Santorini and the Korean travel market

Santorini has a clear advantage in Korea: the name is already known. Many people recognise the island, and even more have seen its images. The challenge is to help travellers move from admiration to planning. Santorini must be explained not only as a beautiful island, but as a destination with routes, seasons, connections, recommended stays and ways to avoid unnecessary crowding.

Konidaris also showed interest in press trips and travel industry familiarisation trips from Korea. He noted that journalists and travel professionals from several countries visit Santorini, stay for two or three days, see the island, take photographs and write their stories. For Korea, direct experience of this kind can be highly valuable. Santorini may already be powerful in photographs, but first-hand stories can give the island depth, credibility and practical meaning for Korean travellers.

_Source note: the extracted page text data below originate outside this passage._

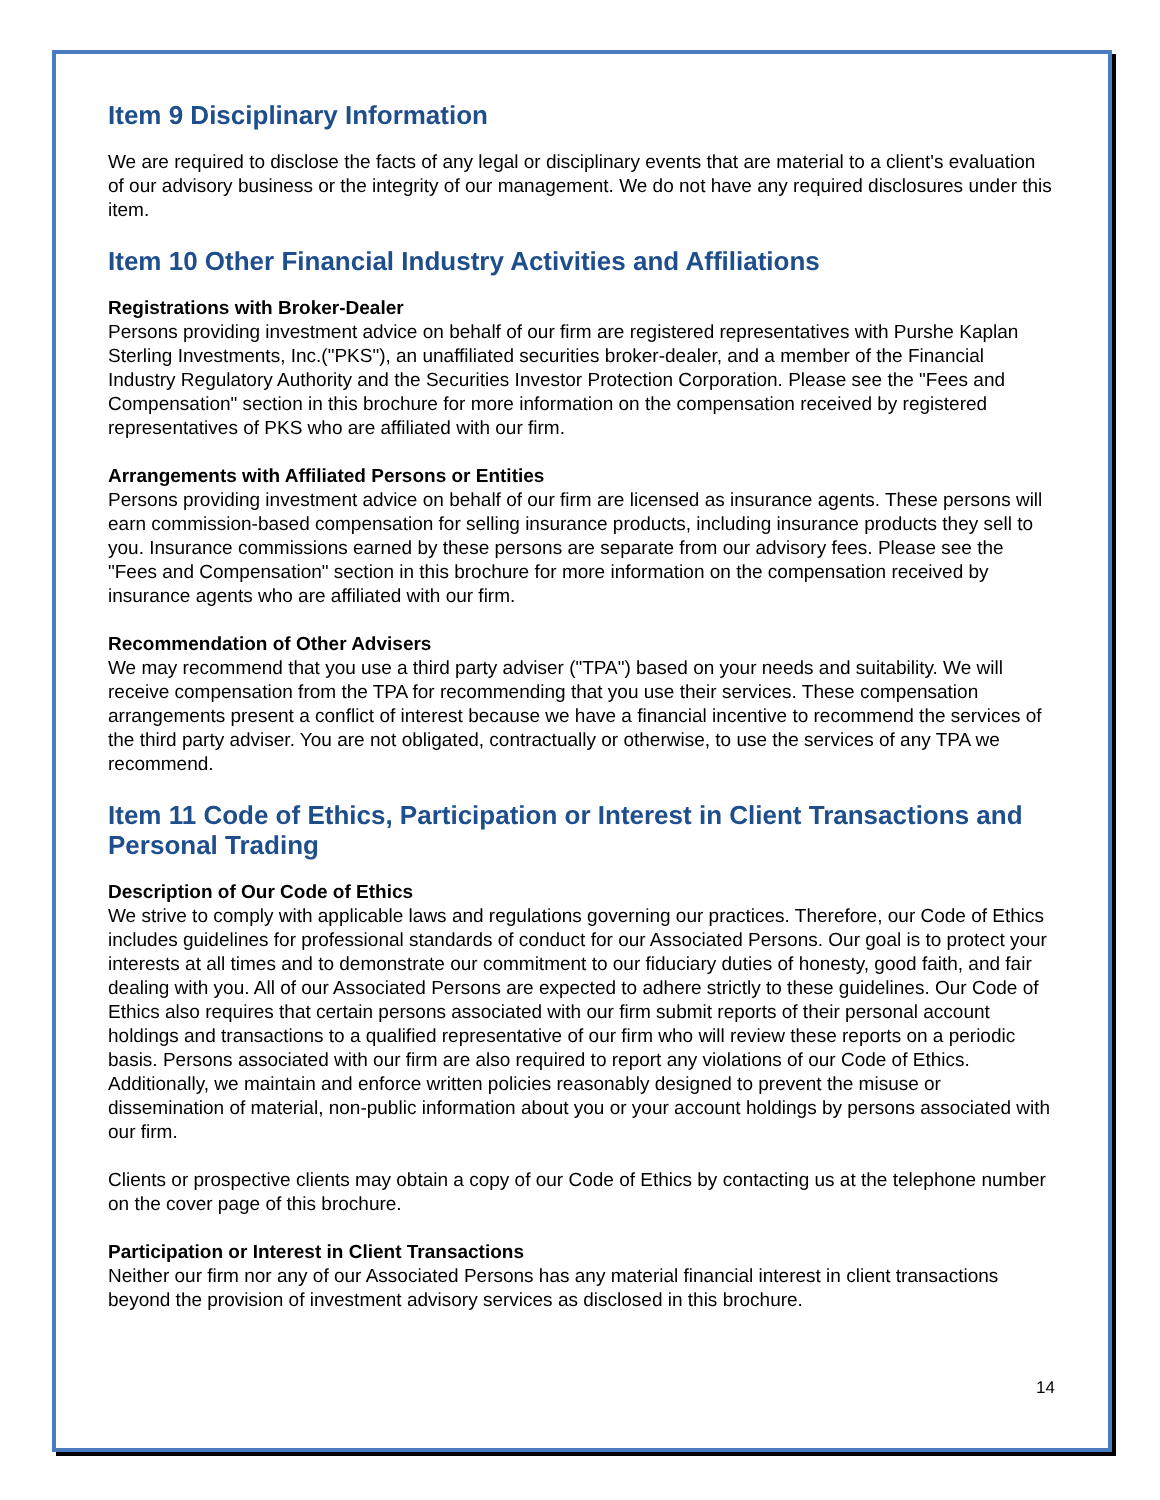Item 9 Disciplinary Information
We are required to disclose the facts of any legal or disciplinary events that are material to a client's evaluation of our advisory business or the integrity of our management. We do not have any required disclosures under this item.
Item 10 Other Financial Industry Activities and Affiliations
Registrations with Broker-Dealer
Persons providing investment advice on behalf of our firm are registered representatives with Purshe Kaplan Sterling Investments, Inc.("PKS"), an unaffiliated securities broker-dealer, and a member of the Financial Industry Regulatory Authority and the Securities Investor Protection Corporation. Please see the "Fees and Compensation" section in this brochure for more information on the compensation received by registered representatives of PKS who are affiliated with our firm.
Arrangements with Affiliated Persons or Entities
Persons providing investment advice on behalf of our firm are licensed as insurance agents. These persons will earn commission-based compensation for selling insurance products, including insurance products they sell to you. Insurance commissions earned by these persons are separate from our advisory fees. Please see the "Fees and Compensation" section in this brochure for more information on the compensation received by insurance agents who are affiliated with our firm.
Recommendation of Other Advisers
We may recommend that you use a third party adviser ("TPA") based on your needs and suitability. We will receive compensation from the TPA for recommending that you use their services. These compensation arrangements present a conflict of interest because we have a financial incentive to recommend the services of the third party adviser. You are not obligated, contractually or otherwise, to use the services of any TPA we recommend.
Item 11 Code of Ethics, Participation or Interest in Client Transactions and Personal Trading
Description of Our Code of Ethics
We strive to comply with applicable laws and regulations governing our practices. Therefore, our Code of Ethics includes guidelines for professional standards of conduct for our Associated Persons. Our goal is to protect your interests at all times and to demonstrate our commitment to our fiduciary duties of honesty, good faith, and fair dealing with you. All of our Associated Persons are expected to adhere strictly to these guidelines. Our Code of Ethics also requires that certain persons associated with our firm submit reports of their personal account holdings and transactions to a qualified representative of our firm who will review these reports on a periodic basis. Persons associated with our firm are also required to report any violations of our Code of Ethics. Additionally, we maintain and enforce written policies reasonably designed to prevent the misuse or dissemination of material, non-public information about you or your account holdings by persons associated with our firm.
Clients or prospective clients may obtain a copy of our Code of Ethics by contacting us at the telephone number on the cover page of this brochure.
Participation or Interest in Client Transactions
Neither our firm nor any of our Associated Persons has any material financial interest in client transactions beyond the provision of investment advisory services as disclosed in this brochure.
14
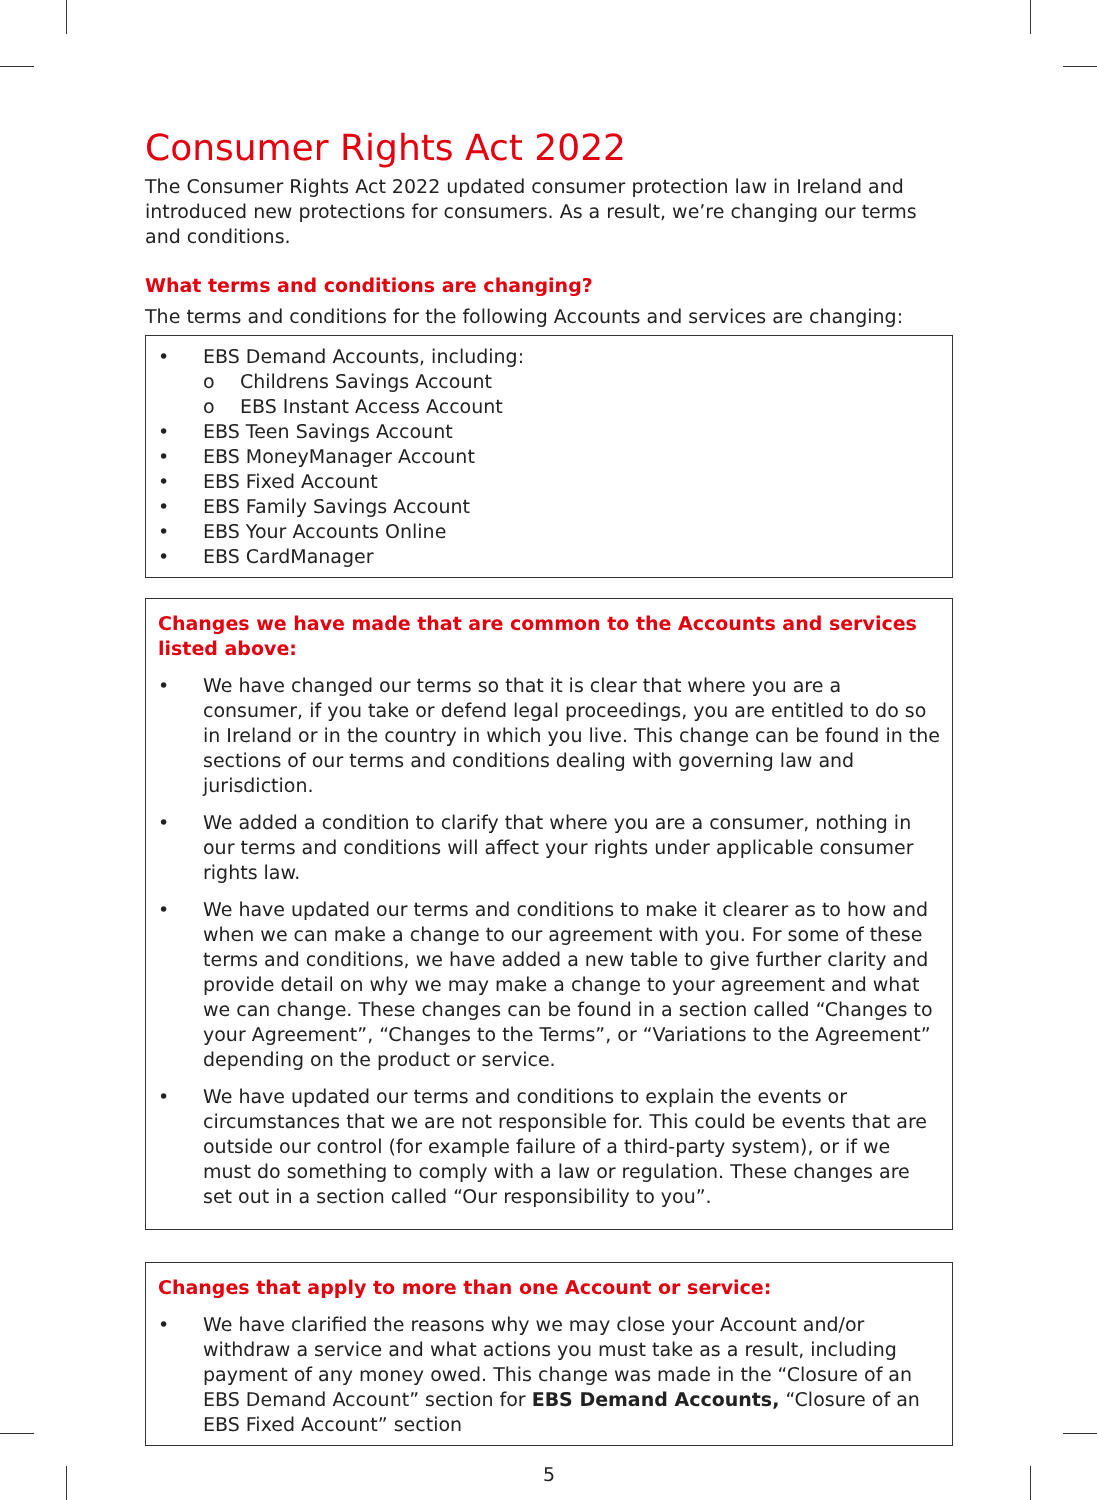Consumer Rights Act 2022
The Consumer Rights Act 2022 updated consumer protection law in Ireland and introduced new protections for consumers. As a result, we’re changing our terms and conditions.
What terms and conditions are changing?
The terms and conditions for the following Accounts and services are changing:
• EBS Demand Accounts, including:
o Childrens Savings Account
o EBS Instant Access Account
• EBS Teen Savings Account
• EBS MoneyManager Account
• EBS Fixed Account
• EBS Family Savings Account
• EBS Your Accounts Online
• EBS CardManager
Changes we have made that are common to the Accounts and services listed above:
• We have changed our terms so that it is clear that where you are a consumer, if you take or defend legal proceedings, you are entitled to do so in Ireland or in the country in which you live. This change can be found in the sections of our terms and conditions dealing with governing law and jurisdiction.
• We added a condition to clarify that where you are a consumer, nothing in our terms and conditions will affect your rights under applicable consumer rights law.
• We have updated our terms and conditions to make it clearer as to how and when we can make a change to our agreement with you. For some of these terms and conditions, we have added a new table to give further clarity and provide detail on why we may make a change to your agreement and what we can change. These changes can be found in a section called “Changes to your Agreement”, “Changes to the Terms”, or “Variations to the Agreement” depending on the product or service.
• We have updated our terms and conditions to explain the events or circumstances that we are not responsible for. This could be events that are outside our control (for example failure of a third-party system), or if we must do something to comply with a law or regulation. These changes are set out in a section called “Our responsibility to you”.
Changes that apply to more than one Account or service:
• We have clarified the reasons why we may close your Account and/or withdraw a service and what actions you must take as a result, including payment of any money owed. This change was made in the “Closure of an EBS Demand Account” section for EBS Demand Accounts, “Closure of an EBS Fixed Account” section
5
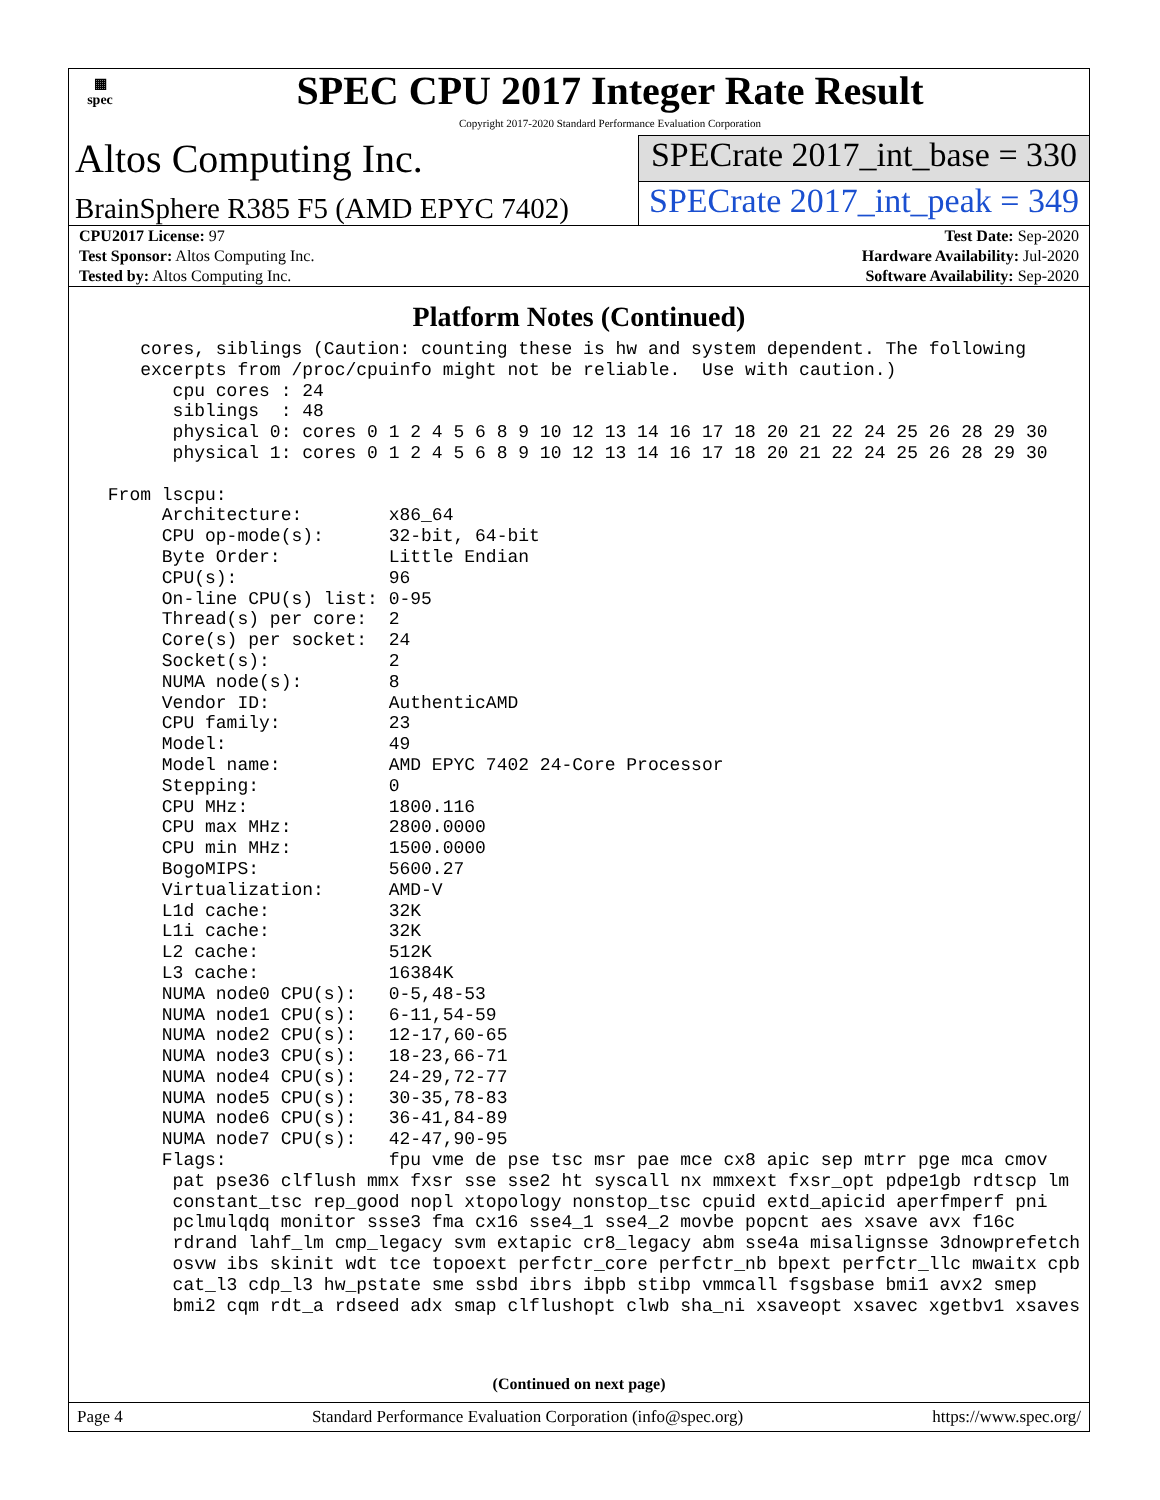▦
spec
SPEC CPU 2017 Integer Rate Result
Copyright 2017-2020 Standard Performance Evaluation Corporation
Altos Computing Inc.
SPECrate 2017_int_base = 330
BrainSphere R385 F5 (AMD EPYC 7402)
SPECrate 2017_int_peak = 349
| CPU2017 License: 97 | | Test Date: Sep-2020 |
| Test Sponsor: Altos Computing Inc. | | Hardware Availability: Jul-2020 |
| Tested by: Altos Computing Inc. | | Software Availability: Sep-2020 |
Platform Notes (Continued)
    cores, siblings (Caution: counting these is hw and system dependent. The following
    excerpts from /proc/cpuinfo might not be reliable.  Use with caution.)
       cpu cores : 24
       siblings  : 48
       physical 0: cores 0 1 2 4 5 6 8 9 10 12 13 14 16 17 18 20 21 22 24 25 26 28 29 30
       physical 1: cores 0 1 2 4 5 6 8 9 10 12 13 14 16 17 18 20 21 22 24 25 26 28 29 30

 From lscpu:
      Architecture:        x86_64
      CPU op-mode(s):      32-bit, 64-bit
      Byte Order:          Little Endian
      CPU(s):              96
      On-line CPU(s) list: 0-95
      Thread(s) per core:  2
      Core(s) per socket:  24
      Socket(s):           2
      NUMA node(s):        8
      Vendor ID:           AuthenticAMD
      CPU family:          23
      Model:               49
      Model name:          AMD EPYC 7402 24-Core Processor
      Stepping:            0
      CPU MHz:             1800.116
      CPU max MHz:         2800.0000
      CPU min MHz:         1500.0000
      BogoMIPS:            5600.27
      Virtualization:      AMD-V
      L1d cache:           32K
      L1i cache:           32K
      L2 cache:            512K
      L3 cache:            16384K
      NUMA node0 CPU(s):   0-5,48-53
      NUMA node1 CPU(s):   6-11,54-59
      NUMA node2 CPU(s):   12-17,60-65
      NUMA node3 CPU(s):   18-23,66-71
      NUMA node4 CPU(s):   24-29,72-77
      NUMA node5 CPU(s):   30-35,78-83
      NUMA node6 CPU(s):   36-41,84-89
      NUMA node7 CPU(s):   42-47,90-95
      Flags:               fpu vme de pse tsc msr pae mce cx8 apic sep mtrr pge mca cmov
       pat pse36 clflush mmx fxsr sse sse2 ht syscall nx mmxext fxsr_opt pdpe1gb rdtscp lm
       constant_tsc rep_good nopl xtopology nonstop_tsc cpuid extd_apicid aperfmperf pni
       pclmulqdq monitor ssse3 fma cx16 sse4_1 sse4_2 movbe popcnt aes xsave avx f16c
       rdrand lahf_lm cmp_legacy svm extapic cr8_legacy abm sse4a misalignsse 3dnowprefetch
       osvw ibs skinit wdt tce topoext perfctr_core perfctr_nb bpext perfctr_llc mwaitx cpb
       cat_l3 cdp_l3 hw_pstate sme ssbd ibrs ibpb stibp vmmcall fsgsbase bmi1 avx2 smep
       bmi2 cqm rdt_a rdseed adx smap clflushopt clwb sha_ni xsaveopt xsavec xgetbv1 xsaves
(Continued on next page)
Page 4 Standard Performance Evaluation Corporation (info@spec.org) https://www.spec.org/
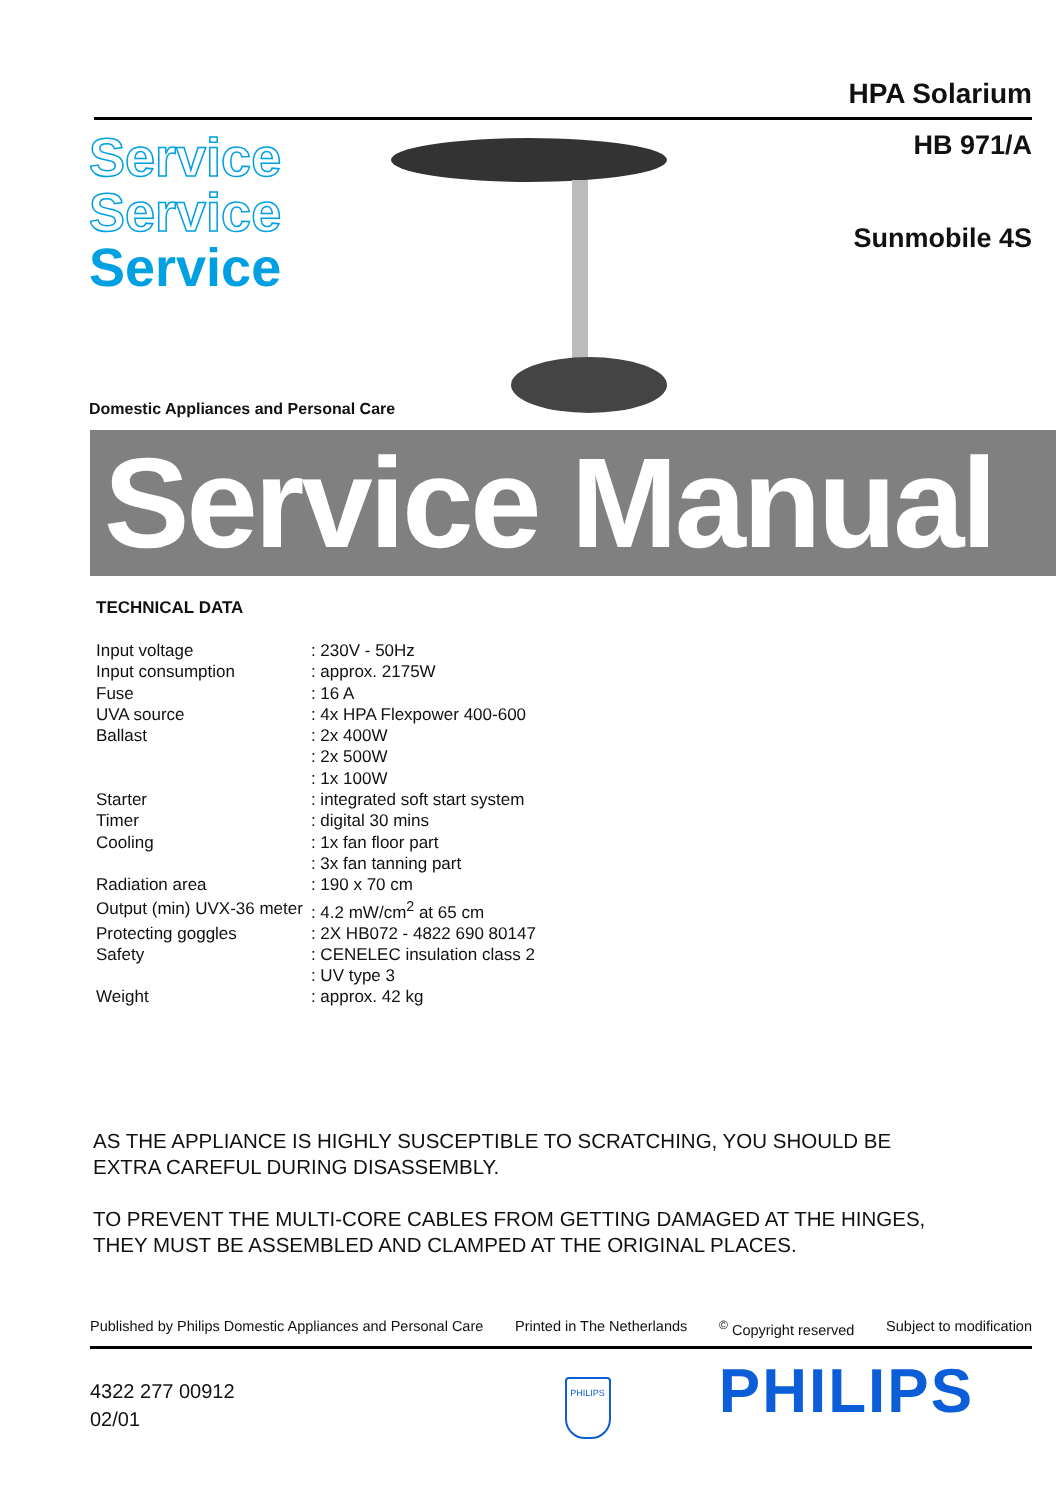HPA Solarium
Service
Service
Service
HB 971/A
Sunmobile 4S
Domestic Appliances and Personal Care
Service Manual
TECHNICAL DATA
| Input voltage | : 230V - 50Hz |
| Input consumption | : approx. 2175W |
| Fuse | : 16 A |
| UVA source | : 4x HPA Flexpower 400-600 |
| Ballast | : 2x 400W |
| | : 2x 500W |
| | : 1x 100W |
| Starter | : integrated soft start system |
| Timer | : digital 30 mins |
| Cooling | : 1x fan floor part |
| | : 3x fan tanning part |
| Radiation area | : 190 x 70 cm |
| Output (min) UVX-36 meter | : 4.2 mW/cm<sup>2</sup> at 65 cm |
| Protecting goggles | : 2X HB072 - 4822 690 80147 |
| Safety | : CENELEC insulation class 2 |
| | : UV type 3 |
| Weight | : approx. 42 kg |
AS THE APPLIANCE IS HIGHLY SUSCEPTIBLE TO SCRATCHING, YOU SHOULD BE
EXTRA CAREFUL DURING DISASSEMBLY.
TO PREVENT THE MULTI-CORE CABLES FROM GETTING DAMAGED AT THE HINGES,
THEY MUST BE ASSEMBLED AND CLAMPED AT THE ORIGINAL PLACES.
Published by Philips Domestic Appliances and Personal Care Printed in The Netherlands <sup>©</sup> Copyright reserved Subject to modification
4322 277 00912
02/01
PHILIPS
PHILIPS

This is where Santorini’s story becomes especially relevant for travel media. A photograph can awaken desire, but good content turns that desire into a journey. Travellers need to know how to arrive, where to stay, how long to remain, what to see beyond Oia, how to combine Santorini with Athens or other islands, and how to experience the island at a more comfortable pace.

The Greek journey that begins with Santorini

Santorini can also become the beginning of a broader Greek journey. A classic itinerary may connect Athens and Santorini. Another may combine Santorini with Mykonos or Crete. More extended routes can bring together the Aegean islands, ancient sites, Meteora, wine regions and cultural landscapes. Yet Santorini remains the first dream for many Korean travellers. It is the image that opens the door to Greece.

For tomorrow’s Korean market, Santorini should not be introduced only as a pretty island. It should be presented as a destination that became famous through images, learned to manage its success and now encourages a more meaningful stay. Cruise visitor limits, berth allocation, longer stays, walking routes, wine and island culture all belong to the new Santorini story.

What came through in the conversation with Konidaris was Santorini’s desire to come closer to the Korean market. Santorini is already a world-famous name, but for Korean travellers, it still has many stories to tell. Beyond the white villages and blue domes, there is a volcanic island with its own geography, wine, local life, visitor management challenges and quiet moments that can only be seen by those who stay.

Santorini captured the world through a single photograph. Now, for Korean travellers, the next step is to step inside that photograph and experience the island’s light, wind and time. Santorini is still beautiful. And it is learning how to protect that beauty for the people who come to see it.